Description of the task: Exact copies of all the entries are required.
------------------------------------------------------------------------
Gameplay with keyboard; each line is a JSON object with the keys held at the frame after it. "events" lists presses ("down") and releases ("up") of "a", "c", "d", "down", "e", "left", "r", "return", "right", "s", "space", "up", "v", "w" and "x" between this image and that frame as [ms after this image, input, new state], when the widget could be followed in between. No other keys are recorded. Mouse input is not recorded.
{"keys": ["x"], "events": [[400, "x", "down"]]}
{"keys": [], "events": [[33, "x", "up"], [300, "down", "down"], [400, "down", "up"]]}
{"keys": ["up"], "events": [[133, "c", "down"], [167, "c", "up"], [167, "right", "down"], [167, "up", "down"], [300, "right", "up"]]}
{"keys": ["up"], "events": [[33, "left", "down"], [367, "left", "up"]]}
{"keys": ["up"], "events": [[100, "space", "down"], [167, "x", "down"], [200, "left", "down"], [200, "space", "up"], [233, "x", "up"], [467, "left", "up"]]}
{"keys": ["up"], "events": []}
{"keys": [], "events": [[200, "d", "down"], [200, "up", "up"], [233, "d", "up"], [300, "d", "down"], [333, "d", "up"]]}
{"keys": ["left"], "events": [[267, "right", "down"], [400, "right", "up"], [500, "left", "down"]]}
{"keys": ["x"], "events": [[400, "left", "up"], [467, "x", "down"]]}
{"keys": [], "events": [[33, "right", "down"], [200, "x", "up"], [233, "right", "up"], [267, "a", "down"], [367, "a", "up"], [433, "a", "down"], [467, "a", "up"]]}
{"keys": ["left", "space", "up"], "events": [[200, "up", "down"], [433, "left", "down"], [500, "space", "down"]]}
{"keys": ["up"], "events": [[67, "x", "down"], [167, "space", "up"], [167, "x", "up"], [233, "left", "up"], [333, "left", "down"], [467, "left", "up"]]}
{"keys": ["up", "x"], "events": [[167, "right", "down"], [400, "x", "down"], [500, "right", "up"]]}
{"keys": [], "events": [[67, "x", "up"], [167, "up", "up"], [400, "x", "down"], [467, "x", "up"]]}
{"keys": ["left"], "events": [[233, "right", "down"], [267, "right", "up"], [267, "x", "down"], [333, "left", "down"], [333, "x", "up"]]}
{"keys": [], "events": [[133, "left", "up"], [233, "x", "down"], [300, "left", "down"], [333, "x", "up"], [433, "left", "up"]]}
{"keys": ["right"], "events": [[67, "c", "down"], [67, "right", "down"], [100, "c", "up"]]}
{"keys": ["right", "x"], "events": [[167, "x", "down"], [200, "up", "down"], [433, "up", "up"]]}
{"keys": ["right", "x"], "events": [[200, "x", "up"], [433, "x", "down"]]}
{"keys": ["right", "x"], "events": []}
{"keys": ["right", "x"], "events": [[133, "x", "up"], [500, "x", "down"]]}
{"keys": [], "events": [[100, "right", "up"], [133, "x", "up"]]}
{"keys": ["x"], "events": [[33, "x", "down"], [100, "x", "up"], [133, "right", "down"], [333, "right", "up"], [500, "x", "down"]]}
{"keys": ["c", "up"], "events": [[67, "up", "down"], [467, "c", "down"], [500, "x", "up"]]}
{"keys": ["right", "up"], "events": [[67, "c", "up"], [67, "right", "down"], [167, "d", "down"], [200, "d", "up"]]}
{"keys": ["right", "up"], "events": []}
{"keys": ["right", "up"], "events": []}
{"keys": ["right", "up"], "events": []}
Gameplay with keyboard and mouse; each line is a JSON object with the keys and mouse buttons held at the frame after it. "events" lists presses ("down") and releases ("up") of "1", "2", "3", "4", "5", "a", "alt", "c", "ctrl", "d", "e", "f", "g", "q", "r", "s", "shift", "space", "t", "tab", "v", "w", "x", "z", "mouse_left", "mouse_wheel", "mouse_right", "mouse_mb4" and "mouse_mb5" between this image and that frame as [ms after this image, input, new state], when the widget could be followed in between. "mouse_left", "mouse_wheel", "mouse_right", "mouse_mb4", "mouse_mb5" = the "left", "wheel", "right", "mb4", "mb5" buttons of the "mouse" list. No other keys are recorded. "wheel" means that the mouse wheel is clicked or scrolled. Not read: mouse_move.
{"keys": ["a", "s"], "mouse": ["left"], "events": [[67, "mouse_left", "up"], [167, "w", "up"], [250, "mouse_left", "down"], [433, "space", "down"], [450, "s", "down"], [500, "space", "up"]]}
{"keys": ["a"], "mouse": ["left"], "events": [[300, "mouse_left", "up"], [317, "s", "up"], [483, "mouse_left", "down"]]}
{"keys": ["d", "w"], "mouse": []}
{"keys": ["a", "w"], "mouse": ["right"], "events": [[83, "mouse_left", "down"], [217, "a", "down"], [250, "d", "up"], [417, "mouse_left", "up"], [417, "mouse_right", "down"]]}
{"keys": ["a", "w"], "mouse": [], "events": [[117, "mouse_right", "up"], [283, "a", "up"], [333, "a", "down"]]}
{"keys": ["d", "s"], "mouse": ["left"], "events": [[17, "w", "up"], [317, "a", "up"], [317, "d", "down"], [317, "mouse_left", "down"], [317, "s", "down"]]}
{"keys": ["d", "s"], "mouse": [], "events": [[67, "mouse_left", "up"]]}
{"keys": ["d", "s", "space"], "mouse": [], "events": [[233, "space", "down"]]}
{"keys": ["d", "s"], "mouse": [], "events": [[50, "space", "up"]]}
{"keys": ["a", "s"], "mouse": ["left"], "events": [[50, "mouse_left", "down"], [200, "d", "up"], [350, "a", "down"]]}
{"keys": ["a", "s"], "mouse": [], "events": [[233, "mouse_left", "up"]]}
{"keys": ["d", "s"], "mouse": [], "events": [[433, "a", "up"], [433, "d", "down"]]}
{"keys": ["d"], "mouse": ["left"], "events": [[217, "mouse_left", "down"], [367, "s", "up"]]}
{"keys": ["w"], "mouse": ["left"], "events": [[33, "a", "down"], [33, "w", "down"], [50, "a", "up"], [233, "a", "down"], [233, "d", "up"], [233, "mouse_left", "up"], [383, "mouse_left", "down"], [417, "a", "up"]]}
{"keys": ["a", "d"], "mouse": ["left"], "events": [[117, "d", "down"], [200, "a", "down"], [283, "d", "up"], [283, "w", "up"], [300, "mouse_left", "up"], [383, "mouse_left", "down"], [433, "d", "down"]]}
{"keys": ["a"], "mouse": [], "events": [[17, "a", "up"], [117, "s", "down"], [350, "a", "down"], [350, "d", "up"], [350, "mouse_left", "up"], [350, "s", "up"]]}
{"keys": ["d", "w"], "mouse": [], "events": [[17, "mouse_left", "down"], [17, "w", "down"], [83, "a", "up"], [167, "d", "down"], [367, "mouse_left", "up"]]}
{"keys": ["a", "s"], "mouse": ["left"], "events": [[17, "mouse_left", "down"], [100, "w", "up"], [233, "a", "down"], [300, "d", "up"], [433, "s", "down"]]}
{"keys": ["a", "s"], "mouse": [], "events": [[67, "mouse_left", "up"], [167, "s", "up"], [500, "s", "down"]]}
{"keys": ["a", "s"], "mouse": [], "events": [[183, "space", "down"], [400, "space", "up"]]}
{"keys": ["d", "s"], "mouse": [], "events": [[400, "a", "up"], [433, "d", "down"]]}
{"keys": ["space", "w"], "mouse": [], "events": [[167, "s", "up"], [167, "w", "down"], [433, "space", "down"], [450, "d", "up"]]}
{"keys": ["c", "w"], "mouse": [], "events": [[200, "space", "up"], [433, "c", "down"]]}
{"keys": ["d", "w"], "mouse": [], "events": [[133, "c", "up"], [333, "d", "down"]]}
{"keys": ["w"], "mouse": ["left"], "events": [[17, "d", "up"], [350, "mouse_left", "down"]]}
------------------------------------------------------------------------
Answer area:
Gameplay with keyboard; each line is a JSON object with the keys held at the frame after it. "events" lists presses ("down") and releases ("up") of "a", "c", "d", "down", "e", "left", "r", "return", "right", "s", "space", "up", "v", "w" and "x" between this image and that frame as [ms after this image, input, new state], when the widget could be followed in between. No other keys are recorded. Mouse input is not recorded.
{"keys": ["x"], "events": [[400, "x", "down"]]}
{"keys": [], "events": [[33, "x", "up"], [300, "down", "down"], [400, "down", "up"]]}
{"keys": ["up"], "events": [[133, "c", "down"], [167, "c", "up"], [167, "right", "down"], [167, "up", "down"], [300, "right", "up"]]}
{"keys": ["up"], "events": [[33, "left", "down"], [367, "left", "up"]]}
{"keys": ["up"], "events": [[100, "space", "down"], [167, "x", "down"], [200, "left", "down"], [200, "space", "up"], [233, "x", "up"], [467, "left", "up"]]}
{"keys": ["up"], "events": []}
{"keys": [], "events": [[200, "d", "down"], [200, "up", "up"], [233, "d", "up"], [300, "d", "down"], [333, "d", "up"]]}
{"keys": ["left"], "events": [[267, "right", "down"], [400, "right", "up"], [500, "left", "down"]]}
{"keys": ["x"], "events": [[400, "left", "up"], [467, "x", "down"]]}
{"keys": [], "events": [[33, "right", "down"], [200, "x", "up"], [233, "right", "up"], [267, "a", "down"], [367, "a", "up"], [433, "a", "down"], [467, "a", "up"]]}
{"keys": ["left", "space", "up"], "events": [[200, "up", "down"], [433, "left", "down"], [500, "space", "down"]]}
{"keys": ["up"], "events": [[67, "x", "down"], [167, "space", "up"], [167, "x", "up"], [233, "left", "up"], [333, "left", "down"], [467, "left", "up"]]}
{"keys": ["up", "x"], "events": [[167, "right", "down"], [400, "x", "down"], [500, "right", "up"]]}
{"keys": [], "events": [[67, "x", "up"], [167, "up", "up"], [400, "x", "down"], [467, "x", "up"]]}
{"keys": ["left"], "events": [[233, "right", "down"], [267, "right", "up"], [267, "x", "down"], [333, "left", "down"], [333, "x", "up"]]}
{"keys": [], "events": [[133, "left", "up"], [233, "x", "down"], [300, "left", "down"], [333, "x", "up"], [433, "left", "up"]]}
{"keys": ["right"], "events": [[67, "c", "down"], [67, "right", "down"], [100, "c", "up"]]}
{"keys": ["right", "x"], "events": [[167, "x", "down"], [200, "up", "down"], [433, "up", "up"]]}
{"keys": ["right", "x"], "events": [[200, "x", "up"], [433, "x", "down"]]}
{"keys": ["right", "x"], "events": []}
{"keys": ["right", "x"], "events": [[133, "x", "up"], [500, "x", "down"]]}
{"keys": [], "events": [[100, "right", "up"], [133, "x", "up"]]}
{"keys": ["x"], "events": [[33, "x", "down"], [100, "x", "up"], [133, "right", "down"], [333, "right", "up"], [500, "x", "down"]]}
{"keys": ["c", "up"], "events": [[67, "up", "down"], [467, "c", "down"], [500, "x", "up"]]}
{"keys": ["right", "up"], "events": [[67, "c", "up"], [67, "right", "down"], [167, "d", "down"], [200, "d", "up"]]}
{"keys": ["right", "up"], "events": []}
{"keys": ["right", "up"], "events": []}
{"keys": ["right", "up"], "events": []}
Gameplay with keyboard and mouse; each line is a JSON object with the keys and mouse buttons held at the frame after it. "events" lists presses ("down") and releases ("up") of "1", "2", "3", "4", "5", "a", "alt", "c", "ctrl", "d", "e", "f", "g", "q", "r", "s", "shift", "space", "t", "tab", "v", "w", "x", "z", "mouse_left", "mouse_wheel", "mouse_right", "mouse_mb4" and "mouse_mb5" between this image and that frame as [ms after this image, input, new state], when the widget could be followed in between. "mouse_left", "mouse_wheel", "mouse_right", "mouse_mb4", "mouse_mb5" = the "left", "wheel", "right", "mb4", "mb5" buttons of the "mouse" list. No other keys are recorded. "wheel" means that the mouse wheel is clicked or scrolled. Not read: mouse_move.
{"keys": ["a", "s"], "mouse": ["left"], "events": [[67, "mouse_left", "up"], [167, "w", "up"], [250, "mouse_left", "down"], [433, "space", "down"], [450, "s", "down"], [500, "space", "up"]]}
{"keys": ["a"], "mouse": ["left"], "events": [[300, "mouse_left", "up"], [317, "s", "up"], [483, "mouse_left", "down"]]}
{"keys": ["d", "w"], "mouse": []}
{"keys": ["a", "w"], "mouse": ["right"], "events": [[83, "mouse_left", "down"], [217, "a", "down"], [250, "d", "up"], [417, "mouse_left", "up"], [417, "mouse_right", "down"]]}
{"keys": ["a", "w"], "mouse": [], "events": [[117, "mouse_right", "up"], [283, "a", "up"], [333, "a", "down"]]}
{"keys": ["d", "s"], "mouse": ["left"], "events": [[17, "w", "up"], [317, "a", "up"], [317, "d", "down"], [317, "mouse_left", "down"], [317, "s", "down"]]}
{"keys": ["d", "s"], "mouse": [], "events": [[67, "mouse_left", "up"]]}
{"keys": ["d", "s", "space"], "mouse": [], "events": [[233, "space", "down"]]}
{"keys": ["d", "s"], "mouse": [], "events": [[50, "space", "up"]]}
{"keys": ["a", "s"], "mouse": ["left"], "events": [[50, "mouse_left", "down"], [200, "d", "up"], [350, "a", "down"]]}
{"keys": ["a", "s"], "mouse": [], "events": [[233, "mouse_left", "up"]]}
{"keys": ["d", "s"], "mouse": [], "events": [[433, "a", "up"], [433, "d", "down"]]}
{"keys": ["d"], "mouse": ["left"], "events": [[217, "mouse_left", "down"], [367, "s", "up"]]}
{"keys": ["w"], "mouse": ["left"], "events": [[33, "a", "down"], [33, "w", "down"], [50, "a", "up"], [233, "a", "down"], [233, "d", "up"], [233, "mouse_left", "up"], [383, "mouse_left", "down"], [417, "a", "up"]]}
{"keys": ["a", "d"], "mouse": ["left"], "events": [[117, "d", "down"], [200, "a", "down"], [283, "d", "up"], [283, "w", "up"], [300, "mouse_left", "up"], [383, "mouse_left", "down"], [433, "d", "down"]]}
{"keys": ["a"], "mouse": [], "events": [[17, "a", "up"], [117, "s", "down"], [350, "a", "down"], [350, "d", "up"], [350, "mouse_left", "up"], [350, "s", "up"]]}
{"keys": ["d", "w"], "mouse": [], "events": [[17, "mouse_left", "down"], [17, "w", "down"], [83, "a", "up"], [167, "d", "down"], [367, "mouse_left", "up"]]}
{"keys": ["a", "s"], "mouse": ["left"], "events": [[17, "mouse_left", "down"], [100, "w", "up"], [233, "a", "down"], [300, "d", "up"], [433, "s", "down"]]}
{"keys": ["a", "s"], "mouse": [], "events": [[67, "mouse_left", "up"], [167, "s", "up"], [500, "s", "down"]]}
{"keys": ["a", "s"], "mouse": [], "events": [[183, "space", "down"], [400, "space", "up"]]}
{"keys": ["d", "s"], "mouse": [], "events": [[400, "a", "up"], [433, "d", "down"]]}
{"keys": ["space", "w"], "mouse": [], "events": [[167, "s", "up"], [167, "w", "down"], [433, "space", "down"], [450, "d", "up"]]}
{"keys": ["c", "w"], "mouse": [], "events": [[200, "space", "up"], [433, "c", "down"]]}
{"keys": ["d", "w"], "mouse": [], "events": [[133, "c", "up"], [333, "d", "down"]]}
{"keys": ["w"], "mouse": ["left"], "events": [[17, "d", "up"], [350, "mouse_left", "down"]]}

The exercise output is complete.